The bill protects large areas of Colorado public lands—safeguarding habitat, water, recreation, and public‑safety through active forest health measures—while trading off reduced motorized/recreational access and limits on resource development that may lower local industry revenue and increase federal management costs.
Rural communities, recreationists, and wildlife: gain long‑term protection of large swaths of public lands (hundreds of thousands of acres across multiple designations), preserving habitat, scenery, watersheds, and climate resilience.
Hikers, anglers, tourists, and tourism‑dependent local businesses: receive clearer management rules, trail protections, and maintained trail connectivity that improve outdoor access, visitor experience, and the appeal of local recreation economies.
Rural communities and local governments: benefit from authorized hazardous fuels reduction, insect/disease control, decommissioning standards, and other active forest‑health measures that reduce catastrophic wildfire risk and protect public safety.
Motorized riders, some cyclists, and related small businesses: face reduced OHV and bicycle access across multiple designations, limiting recreation choices and likely reducing tourism revenue for communities that rely on motorized recreation.
Local workers, resource-dependent communities, and state/county governments: lose potential resource development opportunities (mining, mineral leasing, timber, oil and gas, and certain merchantable timber sales) because of withdrawals, no‑surface‑occupancy restrictions, and resource protections, which can reduce jobs, royalties, and tax revenue.
Federal agencies, taxpayers, and local governments: will incur increased planning, survey, monitoring, enforcement, and management costs to implement new designations and plans, potentially diverting limited agency resources from other priorities.

▸ **Data records**

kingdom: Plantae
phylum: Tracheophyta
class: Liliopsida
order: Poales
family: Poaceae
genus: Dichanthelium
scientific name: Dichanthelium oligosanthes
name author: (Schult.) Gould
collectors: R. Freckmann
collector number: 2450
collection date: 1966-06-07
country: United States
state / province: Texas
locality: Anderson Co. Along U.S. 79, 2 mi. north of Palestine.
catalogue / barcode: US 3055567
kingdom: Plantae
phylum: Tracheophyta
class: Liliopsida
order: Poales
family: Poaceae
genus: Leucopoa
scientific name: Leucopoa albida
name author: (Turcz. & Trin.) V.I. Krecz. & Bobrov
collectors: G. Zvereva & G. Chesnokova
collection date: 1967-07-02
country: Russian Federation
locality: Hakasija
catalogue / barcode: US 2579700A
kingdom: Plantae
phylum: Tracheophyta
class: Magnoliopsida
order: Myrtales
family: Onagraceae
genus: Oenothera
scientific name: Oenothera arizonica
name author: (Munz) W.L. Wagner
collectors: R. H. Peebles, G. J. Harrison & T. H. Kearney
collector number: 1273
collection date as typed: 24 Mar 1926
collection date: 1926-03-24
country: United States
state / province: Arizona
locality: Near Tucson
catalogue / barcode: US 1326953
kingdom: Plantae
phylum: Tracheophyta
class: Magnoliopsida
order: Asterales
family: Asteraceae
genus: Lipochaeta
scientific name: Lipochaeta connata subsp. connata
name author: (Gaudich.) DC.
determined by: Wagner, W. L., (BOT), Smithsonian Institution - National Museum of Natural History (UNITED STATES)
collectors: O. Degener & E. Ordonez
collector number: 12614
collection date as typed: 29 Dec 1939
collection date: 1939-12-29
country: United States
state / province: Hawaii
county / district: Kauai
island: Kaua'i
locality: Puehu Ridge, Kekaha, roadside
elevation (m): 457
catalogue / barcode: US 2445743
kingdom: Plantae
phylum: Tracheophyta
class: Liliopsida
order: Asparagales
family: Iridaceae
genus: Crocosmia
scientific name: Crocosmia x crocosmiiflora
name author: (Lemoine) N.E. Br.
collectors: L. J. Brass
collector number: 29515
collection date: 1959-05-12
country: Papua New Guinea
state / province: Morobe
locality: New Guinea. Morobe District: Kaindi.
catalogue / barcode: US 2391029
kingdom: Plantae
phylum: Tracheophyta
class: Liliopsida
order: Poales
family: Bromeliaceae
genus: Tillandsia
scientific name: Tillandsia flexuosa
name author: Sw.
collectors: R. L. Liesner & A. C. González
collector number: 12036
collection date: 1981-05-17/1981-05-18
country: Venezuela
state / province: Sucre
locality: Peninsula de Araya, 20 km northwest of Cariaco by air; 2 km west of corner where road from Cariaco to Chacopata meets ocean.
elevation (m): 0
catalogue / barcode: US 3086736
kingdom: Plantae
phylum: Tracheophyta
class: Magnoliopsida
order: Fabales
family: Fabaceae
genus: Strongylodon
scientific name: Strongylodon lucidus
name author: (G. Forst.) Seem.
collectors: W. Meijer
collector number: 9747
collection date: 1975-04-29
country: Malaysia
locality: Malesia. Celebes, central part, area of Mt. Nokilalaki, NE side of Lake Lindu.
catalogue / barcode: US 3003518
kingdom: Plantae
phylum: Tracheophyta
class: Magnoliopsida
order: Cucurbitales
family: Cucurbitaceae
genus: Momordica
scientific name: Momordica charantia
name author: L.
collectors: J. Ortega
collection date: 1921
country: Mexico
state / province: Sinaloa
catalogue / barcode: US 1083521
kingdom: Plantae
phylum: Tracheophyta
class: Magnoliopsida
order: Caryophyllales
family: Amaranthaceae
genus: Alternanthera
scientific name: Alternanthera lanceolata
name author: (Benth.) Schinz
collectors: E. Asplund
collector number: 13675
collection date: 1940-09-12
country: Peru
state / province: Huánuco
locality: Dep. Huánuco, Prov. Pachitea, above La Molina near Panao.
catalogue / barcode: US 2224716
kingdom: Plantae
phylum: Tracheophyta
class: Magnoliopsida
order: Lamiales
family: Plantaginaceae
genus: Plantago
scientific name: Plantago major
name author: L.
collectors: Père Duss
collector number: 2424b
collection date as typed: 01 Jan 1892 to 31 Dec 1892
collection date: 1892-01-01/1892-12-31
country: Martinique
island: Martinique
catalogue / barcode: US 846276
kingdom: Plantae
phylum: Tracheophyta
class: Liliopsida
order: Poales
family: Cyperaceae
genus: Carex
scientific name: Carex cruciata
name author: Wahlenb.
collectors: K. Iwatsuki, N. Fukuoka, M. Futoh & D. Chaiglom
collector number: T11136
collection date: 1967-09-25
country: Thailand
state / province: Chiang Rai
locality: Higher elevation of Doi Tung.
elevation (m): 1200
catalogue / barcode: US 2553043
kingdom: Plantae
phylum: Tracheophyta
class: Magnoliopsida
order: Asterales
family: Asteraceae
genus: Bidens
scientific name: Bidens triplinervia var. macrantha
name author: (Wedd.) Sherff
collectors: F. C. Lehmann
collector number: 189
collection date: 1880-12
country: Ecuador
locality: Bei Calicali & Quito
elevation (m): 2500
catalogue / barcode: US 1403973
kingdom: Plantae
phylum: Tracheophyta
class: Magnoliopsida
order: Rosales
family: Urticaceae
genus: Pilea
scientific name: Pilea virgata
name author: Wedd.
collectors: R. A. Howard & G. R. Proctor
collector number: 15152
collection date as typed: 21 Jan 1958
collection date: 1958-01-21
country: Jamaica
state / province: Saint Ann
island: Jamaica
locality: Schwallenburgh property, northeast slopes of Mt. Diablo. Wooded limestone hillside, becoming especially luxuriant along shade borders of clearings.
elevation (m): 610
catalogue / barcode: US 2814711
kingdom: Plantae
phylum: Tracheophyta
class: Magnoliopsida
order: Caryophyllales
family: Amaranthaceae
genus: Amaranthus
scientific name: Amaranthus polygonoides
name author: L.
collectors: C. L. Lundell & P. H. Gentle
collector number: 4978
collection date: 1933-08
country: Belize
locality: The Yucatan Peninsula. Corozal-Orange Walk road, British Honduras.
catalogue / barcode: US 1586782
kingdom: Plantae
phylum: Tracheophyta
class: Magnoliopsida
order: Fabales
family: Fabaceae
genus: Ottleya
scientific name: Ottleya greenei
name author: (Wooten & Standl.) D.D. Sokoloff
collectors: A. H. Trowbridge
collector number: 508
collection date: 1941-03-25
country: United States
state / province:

▸ **Questions on the material**
A. Translate this sentence from the bill summary into Spanish: "The bill protects large areas of Colorado public lands—safeguarding habitat, water, recreation, and public‑safety through active forest health measures—while trading off reduced motorized/recreational access and limits on resource development that may lower local industry revenue and increase federal management costs."
B. Summarize the bill summary in two sentences.
C. Carry on the bill summary with one more paragraph in the same style, starting after its final sentence.
The lines are not needed for any of these tasks.

▸ **Outputs by task**
A. El proyecto de ley protege grandes áreas de tierras públicas de Colorado —salvaguardando el hábitat, el agua, la recreación y la seguridad pública mediante medidas activas de salud forestal— a cambio de un acceso motorizado/recreativo reducido y de límites al desarrollo de recursos que podrían disminuir los ingresos de la industria local y aumentar los costos de gestión federales.

B. The bill protects large areas of Colorado public lands, preserving habitat, watersheds, and recreation and using active forest-health measures to reduce catastrophic wildfire risk. In exchange, it reduces motorized and bicycle access, limits resource development such as mining, timber, and oil and gas, and increases federal management costs.

C.
Based on analysis of 11 sections of legislative text.
Places 19,080 acres into Federal trust for the Tribe, creates multiple conservation/recreation/wilderness designations in Gunnison County, and withdraws mapped lands from certain mineral leasing and surface use.
Introduced May 15, 2025 by Jeff Hurd · Last progress May 15, 2025
Transfers about 19,080 acres of Tribe-owned fee land into Federal trust for the Ute Mountain Ute Tribe (subject to valid existing rights), explicitly bars that land from being eligible for federal gaming, and requires a boundary survey. It creates a set of land-management designations across Gunnison County, Colorado—Special Management Areas, Wildlife Conservation Areas, Protection Areas, Recreation Management Areas, and a Scientific Research and Education Area—sets rules for allowable uses (including limits on off-highway vehicle, bicycle, and commercial timber activities), preserves certain proposed trail projects, and expands and adjusts multiple wilderness areas. The bill also withdraws specified federal lands from certain mineral leasing and mining laws (with narrow exceptions) and requires map filings and collaborative planning, with defined timelines for some actions (e.g., 1-year and 3-year deadlines).